僕がページをめくる音に絡んでいるのは渋谷がペンを走らせる音。
テスト範囲が分かってから眞魔国に来ると便利だ。
時間の誤差を使った試験勉強延長作戦を、以前は
フェアじゃないと嫌がった渋谷だが赤点続きの現状についに白旗をあげた。
やれば人並みに出来るのだから、僕の方はオススメの問題集を渡して
たまにされる質問に答える以外することはない。
気を遣ってか、ウェラー卿は書庫の前で控えていた。
静かだな。
だけど、この静けさは大賢者が居るあの雪原の切なさを有してはいない。
彼が僕に押し付けた命の輝きでもない。
一生懸命な渋谷と、ちょっとセンチメンタルな僕と、窓から入る穏やかな光。
ほら、特別な景色なんて要らないよ。
ここは全てがありのままでこんなにも温かい。
渋谷の少し右上がりの7を見つめていたら、視線に気付いた渋谷は
居心地悪そうな顔をした。
「俺なんか間違ってる?」
「いいや、合ってるよ。引っ掛からなくなったね。」
「…なぁ村田。」
僕の言葉のあとの一瞬の間が顔を上げさせた。
珍しく真剣な黒い瞳とぶつかって、相手の読み取れない感情に瞬きをする。
「眞王の最後が書かれてないのって、やっぱり最後にああする為だったのか?」
「…。」
僕が目の前で歴史書を読んでいるせいではなくて
前から引っかかっていたという顔。
渋谷は単純だから裏を探りたいんじゃなくて、単純に淋しいなとか
思っているんだろう。
そういう渋谷の心情を考えていたら、僕の遅れた言葉に
渋谷は慌てて手を前に突き出した。
「ご、ごめん!言いたくなかったらいいんだ!あーもう…俺、ヴォルフに言われてたのに…。」
「フォンビーレフェルト卿に?何を?」
「う、や、その…言いたくないこともあるだろうって…俺は無神経だからついお前に聞きがちなんだけど…。

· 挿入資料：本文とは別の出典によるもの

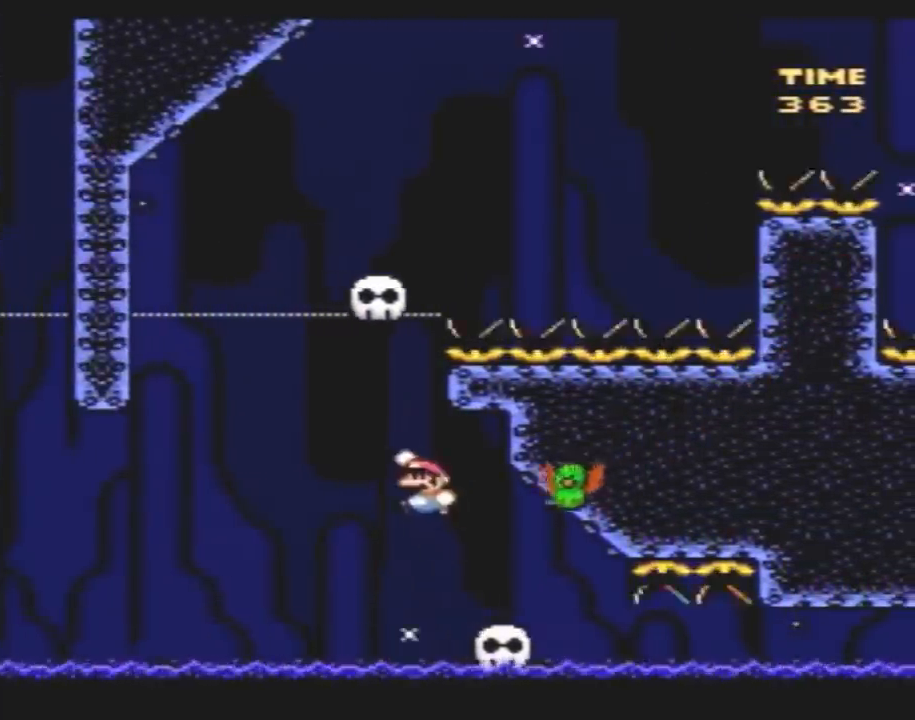
{"buttons": ["Y", "DPAD_LEFT"], "events": [[50, "DPAD_LEFT", "up"], [50, "DPAD_RIGHT", "down"], [383, "DPAD_RIGHT", "up"], [417, "DPAD_LEFT", "down"]]}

」
目元を染めて、居心地悪そうに身を縮こませた彼の言葉に驚く。
フォンビーレフェルト卿からそんな風に気を遣われているなんて思ってもみなかった。
左肩の温もりが、全身に広がっていくような感じ。
この温もりが君に伝わるといいのに。
「おしまいにできなかった、から。」
「したくないかな。僕は。」
「村田。」
「ごめん、僕の意見じゃないよね。」
「…俺には、村田は大賢者っつーよりやっぱりムラケンで、でも、大賢者はちゃんと、お前の中に生きてるんだと、思う。」
「………うん。」
手を伸ばしなよ。双黒の大賢者。
僕には手を繋いだ君ごと引っ張ってくれる人が居る。
僕の片方の手は、君の為にあるんだよ。
「ごめん。」
「何が?」
「なんか、ええと、とりあえず…。」
「生で?じゃあ僕もそれで。」
「居酒屋か。」
僕は微笑んで、大賢者を捕まえに行くことにした。